— Appeal by the defendant from a judgment of the Supreme Court, Queens County (Calabretta, J.), rendered June 7, 1985, convicting him of criminal possession of a controlled substance in the fourth degree, upon his plea of guilty, and imposing sentence. The appeal brings up for review the denial, after a hearing (Giaccio, J.), of that *896branch of the defendant’s omnibus motion which was to suppress physical evidence.
Judgment affirmed.
The hearing court credited the uncontradicted testimony of a police officer who was the sole witness at the suppression hearing that the vehicle operated by the defendant was stopped for speeding.
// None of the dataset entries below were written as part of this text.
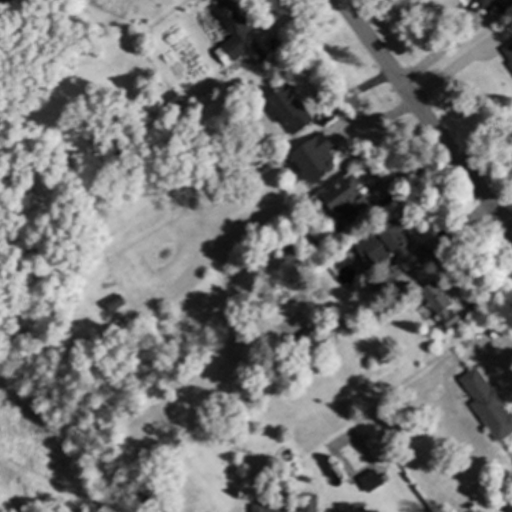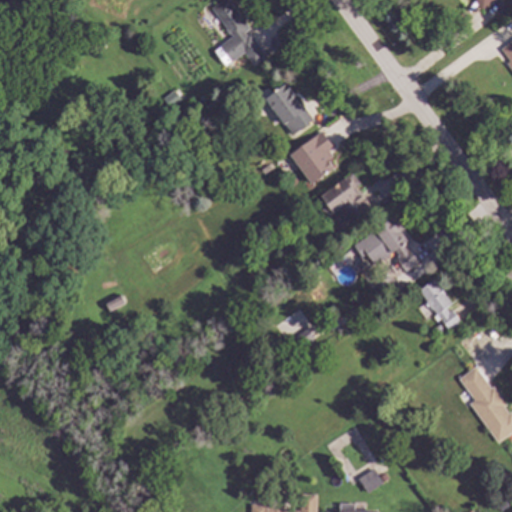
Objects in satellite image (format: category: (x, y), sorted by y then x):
building: (60, 1)
building: (482, 3)
building: (483, 3)
building: (508, 3)
building: (233, 33)
building: (235, 37)
building: (99, 44)
building: (507, 52)
building: (508, 54)
road: (454, 70)
building: (288, 109)
building: (288, 109)
road: (424, 119)
building: (313, 157)
building: (313, 158)
building: (265, 169)
building: (18, 176)
building: (346, 200)
building: (345, 203)
building: (396, 245)
building: (386, 246)
building: (114, 303)
building: (438, 304)
building: (436, 306)
building: (296, 329)
building: (436, 330)
building: (303, 338)
building: (487, 405)
building: (384, 477)
building: (369, 481)
building: (369, 481)
building: (141, 496)
building: (287, 505)
building: (288, 505)
building: (501, 505)
building: (347, 508)
building: (350, 508)
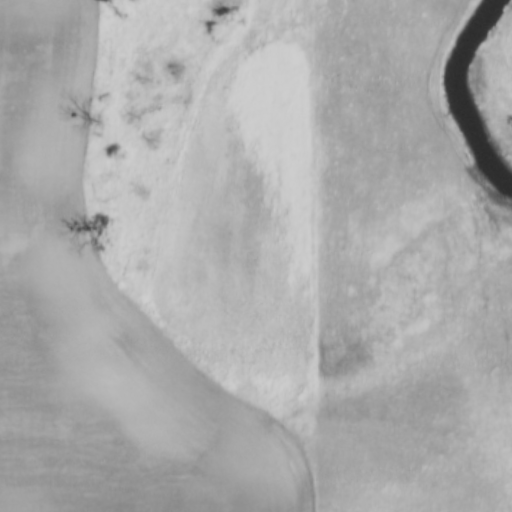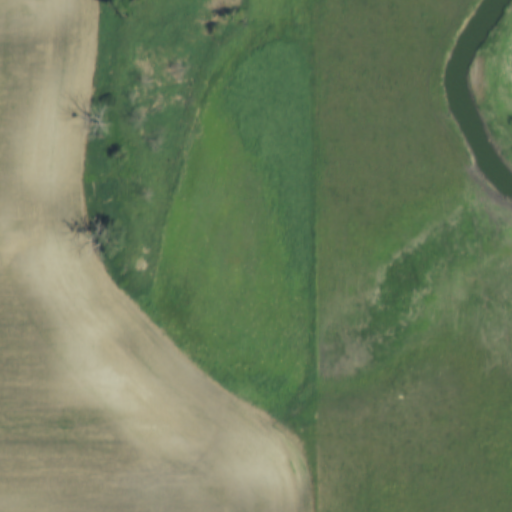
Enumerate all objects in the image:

The officer had reasonable grounds to believe that the defendant was driving at an excessive rate of speed for the prevailing conditions in violation of Vehicle and Traffic Law § 1180 (a). It follows that the stop predicated on the traffic infraction was justified (see, e.g., People v Velazquez, 64 NY2d 1118; People v Erwin, 42 NY2d 1064; People v Greene, 104 AD2d 601, appeal dismissed 64 NY2d 850). We therefore decline to disturb the hearing court’s finding. Moreover, the arrest of the defendant was warranted based upon his failure to produce a driver’s license in response to the officer’s request in violation of Vehicle and Traffic Law § 509 (CPL 140.10 [1] [a]). In addition, the defendant was unable to produce identification and could not state who owned the vehicle he was driving. The search conducted of the defendant’s person was incident to a lawful arrest. Thus, the motion to suppress was properly denied (see, People v Copeland, 39 NY2d 986). Lazer, J. P., Mangano, Brown and Weinstein, JJ., concur.